### [CHALLENGE A]
Recast the listing's lines from the one containing "pose: elev=313.8 azim=22.7" through the one containing "Dot at: (318, 211)" as a numbered list, leaving out blank lines and covering only that stretch.

Was not the attitude of both Paul and the Macedonians most commendable here? This is truly Christian. On the side of the givers, they will say this: “However poor and needy we are, we want to give beyond our power.” And on the side of the brother who serves God, he will say this: “You need not give.” How very gracious all this is! Later on, though, the servant-worker might say this: “If you really and truly want to give, I cannot forbid you.” Paul knew how to manage church affairs. Although he saw the hardship of those in Jerusalem and was anxious to supply their need, his attitude was quite different from that of many modern-day workers.

Further on in this passage from 2 Corinthians 8 we read how Paul said this:

Thanks be to God, who putteth the same earnest care for you into the heart of Titus. For he accepted indeed our exhortation; but being himself very earnest, he went forth unto you of his own accord. And we have sent together with him the brother . . . to travel with us in the matter of this grace, which is ministered by us to the glory of the Lord, and to show our readiness: avoiding this, that any man should blame us in the matter of this bounty which is ministered by us; for we take thought for things honorable, not only in the sight of the Lord, but also in the sight of men. And we have sent with them our brother ... (vv.16-22)

Let us see what Paul did here. When he was entrusted with delivering the bounty to Jerusalem, he was most honorable in his way of handling it. No servant of God can be untidy in money matters. Paul would not allow anyone to blame him in this matter. He asked one brother, two brothers, nay even three brothers to take care of the money. He himself would not handle the money. What did the three brothers do? “We take thought for things honorable, not only in the sight of the Lord, but also in the sight of men.” To avoid any problem or potential misunderstanding, it is better to have two or three men to manage the money of the Church.

Due to the seriousness of this matter of money, Paul purposely mentioned in his letters both to Timothy and Titus that an overseer should not be a lover of money (see 1 Tim. 3.3; Titus 1.7). Deacons should not be greedy for base gain either (see 1 Tim. 3.8). A brother who has not overcome in the area of money must not be an elder or a deacon. For this heart attitude of not being greedy in money constitutes one of the most fundamental qualifications for one to serve as an elder or a deacon. Peter said the same thing, he addressing it to those who were elders: “Tend the flock of God which is among you, exercising the oversight, not of constraint, but willingly, according to the will of God; nor yet for filthy lucre, but of a ready mind” (1 Peter 5.2). No one who is a lover of money can shepherd the flock of God.

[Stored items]
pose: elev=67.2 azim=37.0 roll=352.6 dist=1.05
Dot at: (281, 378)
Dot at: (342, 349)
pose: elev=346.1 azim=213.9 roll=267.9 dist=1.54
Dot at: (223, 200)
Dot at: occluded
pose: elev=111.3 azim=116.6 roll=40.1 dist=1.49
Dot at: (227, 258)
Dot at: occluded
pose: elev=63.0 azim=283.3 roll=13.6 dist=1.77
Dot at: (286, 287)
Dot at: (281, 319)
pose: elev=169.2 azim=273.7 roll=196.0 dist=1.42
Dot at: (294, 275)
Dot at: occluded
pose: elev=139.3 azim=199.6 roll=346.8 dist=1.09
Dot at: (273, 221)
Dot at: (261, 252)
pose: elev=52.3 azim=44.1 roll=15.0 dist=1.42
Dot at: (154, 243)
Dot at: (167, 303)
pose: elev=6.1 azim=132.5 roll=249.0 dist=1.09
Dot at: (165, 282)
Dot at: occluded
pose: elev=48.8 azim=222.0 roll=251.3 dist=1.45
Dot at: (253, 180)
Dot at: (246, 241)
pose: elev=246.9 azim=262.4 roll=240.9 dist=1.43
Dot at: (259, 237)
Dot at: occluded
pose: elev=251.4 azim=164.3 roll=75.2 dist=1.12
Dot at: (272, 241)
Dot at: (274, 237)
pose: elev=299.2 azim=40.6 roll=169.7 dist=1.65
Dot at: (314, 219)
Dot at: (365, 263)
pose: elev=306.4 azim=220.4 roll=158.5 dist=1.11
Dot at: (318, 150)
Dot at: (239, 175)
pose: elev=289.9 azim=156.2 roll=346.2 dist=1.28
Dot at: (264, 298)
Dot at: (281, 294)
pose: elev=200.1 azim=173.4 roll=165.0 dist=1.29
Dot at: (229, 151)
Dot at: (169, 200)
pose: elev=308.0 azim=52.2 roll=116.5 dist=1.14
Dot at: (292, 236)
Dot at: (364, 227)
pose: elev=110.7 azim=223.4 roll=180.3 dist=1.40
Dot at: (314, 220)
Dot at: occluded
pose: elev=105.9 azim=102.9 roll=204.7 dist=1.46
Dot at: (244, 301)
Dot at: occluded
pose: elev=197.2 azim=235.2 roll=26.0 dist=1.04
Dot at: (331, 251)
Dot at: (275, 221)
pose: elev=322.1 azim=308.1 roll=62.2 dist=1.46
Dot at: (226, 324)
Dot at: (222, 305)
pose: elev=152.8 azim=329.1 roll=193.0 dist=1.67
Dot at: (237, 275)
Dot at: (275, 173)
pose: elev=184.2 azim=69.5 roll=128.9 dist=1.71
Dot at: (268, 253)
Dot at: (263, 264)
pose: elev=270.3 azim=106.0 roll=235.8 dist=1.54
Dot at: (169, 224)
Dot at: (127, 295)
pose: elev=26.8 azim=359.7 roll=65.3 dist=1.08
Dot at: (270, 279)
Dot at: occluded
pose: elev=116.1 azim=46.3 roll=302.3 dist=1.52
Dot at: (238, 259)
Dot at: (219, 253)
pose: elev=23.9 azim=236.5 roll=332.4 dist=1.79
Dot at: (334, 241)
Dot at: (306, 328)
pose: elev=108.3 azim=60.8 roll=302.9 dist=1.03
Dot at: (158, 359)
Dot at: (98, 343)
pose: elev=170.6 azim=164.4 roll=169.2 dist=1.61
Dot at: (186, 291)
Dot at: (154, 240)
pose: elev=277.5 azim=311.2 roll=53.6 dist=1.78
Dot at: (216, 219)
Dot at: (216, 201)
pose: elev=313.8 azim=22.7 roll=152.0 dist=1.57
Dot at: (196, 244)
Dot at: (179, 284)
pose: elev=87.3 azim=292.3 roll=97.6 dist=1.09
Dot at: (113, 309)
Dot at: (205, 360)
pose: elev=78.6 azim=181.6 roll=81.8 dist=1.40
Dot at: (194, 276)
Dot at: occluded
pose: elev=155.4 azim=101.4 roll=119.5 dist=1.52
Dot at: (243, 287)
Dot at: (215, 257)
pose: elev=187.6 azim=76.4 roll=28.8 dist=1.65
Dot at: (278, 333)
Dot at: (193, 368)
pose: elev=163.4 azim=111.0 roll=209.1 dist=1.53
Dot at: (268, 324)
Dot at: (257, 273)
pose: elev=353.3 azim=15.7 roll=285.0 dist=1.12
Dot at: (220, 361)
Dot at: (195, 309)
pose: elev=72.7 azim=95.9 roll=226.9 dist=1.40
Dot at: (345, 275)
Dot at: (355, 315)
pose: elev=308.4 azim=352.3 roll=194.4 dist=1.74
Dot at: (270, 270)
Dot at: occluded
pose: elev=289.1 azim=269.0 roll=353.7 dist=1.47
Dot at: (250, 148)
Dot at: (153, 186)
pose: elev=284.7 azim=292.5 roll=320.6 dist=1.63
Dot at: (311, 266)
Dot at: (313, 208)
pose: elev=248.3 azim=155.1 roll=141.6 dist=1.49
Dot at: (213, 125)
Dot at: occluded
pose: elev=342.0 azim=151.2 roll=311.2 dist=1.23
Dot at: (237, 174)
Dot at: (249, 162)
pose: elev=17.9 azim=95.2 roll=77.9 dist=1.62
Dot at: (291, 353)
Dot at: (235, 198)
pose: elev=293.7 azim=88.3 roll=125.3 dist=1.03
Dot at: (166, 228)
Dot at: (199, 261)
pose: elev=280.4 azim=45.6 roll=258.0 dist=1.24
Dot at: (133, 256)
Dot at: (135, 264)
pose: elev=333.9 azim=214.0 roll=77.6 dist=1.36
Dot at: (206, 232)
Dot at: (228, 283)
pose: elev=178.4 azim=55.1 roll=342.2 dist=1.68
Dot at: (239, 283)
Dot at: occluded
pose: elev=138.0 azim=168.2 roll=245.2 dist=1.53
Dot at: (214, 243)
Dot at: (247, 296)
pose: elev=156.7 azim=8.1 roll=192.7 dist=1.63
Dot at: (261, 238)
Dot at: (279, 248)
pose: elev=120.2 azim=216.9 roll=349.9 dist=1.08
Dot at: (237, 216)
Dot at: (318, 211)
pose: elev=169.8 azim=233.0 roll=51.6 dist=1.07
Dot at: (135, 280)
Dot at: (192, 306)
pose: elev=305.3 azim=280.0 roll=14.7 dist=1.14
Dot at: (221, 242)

### [CHALLENGE B]
Reproduce the stretch of the passage on Paul and church money from "Thanks be to" through "brother ... (vv.16-22)", putting "appeal" in place of "exhortation".

### [TASK OUTPUT A]
1. pose: elev=313.8 azim=22.7 roll=152.0 dist=1.57
2. Dot at: (196, 244)
3. Dot at: (179, 284)
4. pose: elev=87.3 azim=292.3 roll=97.6 dist=1.09
5. Dot at: (113, 309)
6. Dot at: (205, 360)
7. pose: elev=78.6 azim=181.6 roll=81.8 dist=1.40
8. Dot at: (194, 276)
9. Dot at: occluded
10. pose: elev=155.4 azim=101.4 roll=119.5 dist=1.52
11. Dot at: (243, 287)
12. Dot at: (215, 257)
13. pose: elev=187.6 azim=76.4 roll=28.8 dist=1.65
14. Dot at: (278, 333)
15. Dot at: (193, 368)
16. pose: elev=163.4 azim=111.0 roll=209.1 dist=1.53
17. Dot at: (268, 324)
18. Dot at: (257, 273)
19. pose: elev=353.3 azim=15.7 roll=285.0 dist=1.12
20. Dot at: (220, 361)
21. Dot at: (195, 309)
22. pose: elev=72.7 azim=95.9 roll=226.9 dist=1.40
23. Dot at: (345, 275)
24. Dot at: (355, 315)
25. pose: elev=308.4 azim=352.3 roll=194.4 dist=1.74
26. Dot at: (270, 270)
27. Dot at: occluded
28. pose: elev=289.1 azim=269.0 roll=353.7 dist=1.47
29. Dot at: (250, 148)
30. Dot at: (153, 186)
31. pose: elev=284.7 azim=292.5 roll=320.6 dist=1.63
32. Dot at: (311, 266)
33. Dot at: (313, 208)
34. pose: elev=248.3 azim=155.1 roll=141.6 dist=1.49
35. Dot at: (213, 125)
36. Dot at: occluded
37. pose: elev=342.0 azim=151.2 roll=311.2 dist=1.23
38. Dot at: (237, 174)
39. Dot at: (249, 162)
40. pose: elev=17.9 azim=95.2 roll=77.9 dist=1.62
41. Dot at: (291, 353)
42. Dot at: (235, 198)
43. pose: elev=293.7 azim=88.3 roll=125.3 dist=1.03
44. Dot at: (166, 228)
45. Dot at: (199, 261)
46. pose: elev=280.4 azim=45.6 roll=258.0 dist=1.24
47. Dot at: (133, 256)
48. Dot at: (135, 264)
49. pose: elev=333.9 azim=214.0 roll=77.6 dist=1.36
50. Dot at: (206, 232)
51. Dot at: (228, 283)
52. pose: elev=178.4 azim=55.1 roll=342.2 dist=1.68
53. Dot at: (239, 283)
54. Dot at: occluded
55. pose: elev=138.0 azim=168.2 roll=245.2 dist=1.53
56. Dot at: (214, 243)
57. Dot at: (247, 296)
58. pose: elev=156.7 azim=8.1 roll=192.7 dist=1.63
59. Dot at: (261, 238)
60. Dot at: (279, 248)
61. pose: elev=120.2 azim=216.9 roll=349.9 dist=1.08
62. Dot at: (237, 216)
63. Dot at: (318, 211)

### [TASK OUTPUT B]
Thanks be to God, who putteth the same earnest care for you into the heart of Titus. For he accepted indeed our appeal; but being himself very earnest, he went forth unto you of his own accord. And we have sent together with him the brother . . . to travel with us in the matter of this grace, which is ministered by us to the glory of the Lord, and to show our readiness: avoiding this, that any man should blame us in the matter of this bounty which is ministered by us; for we take thought for things honorable, not only in the sight of the Lord, but also in the sight of men. And we have sent with them our brother ... (vv.16-22)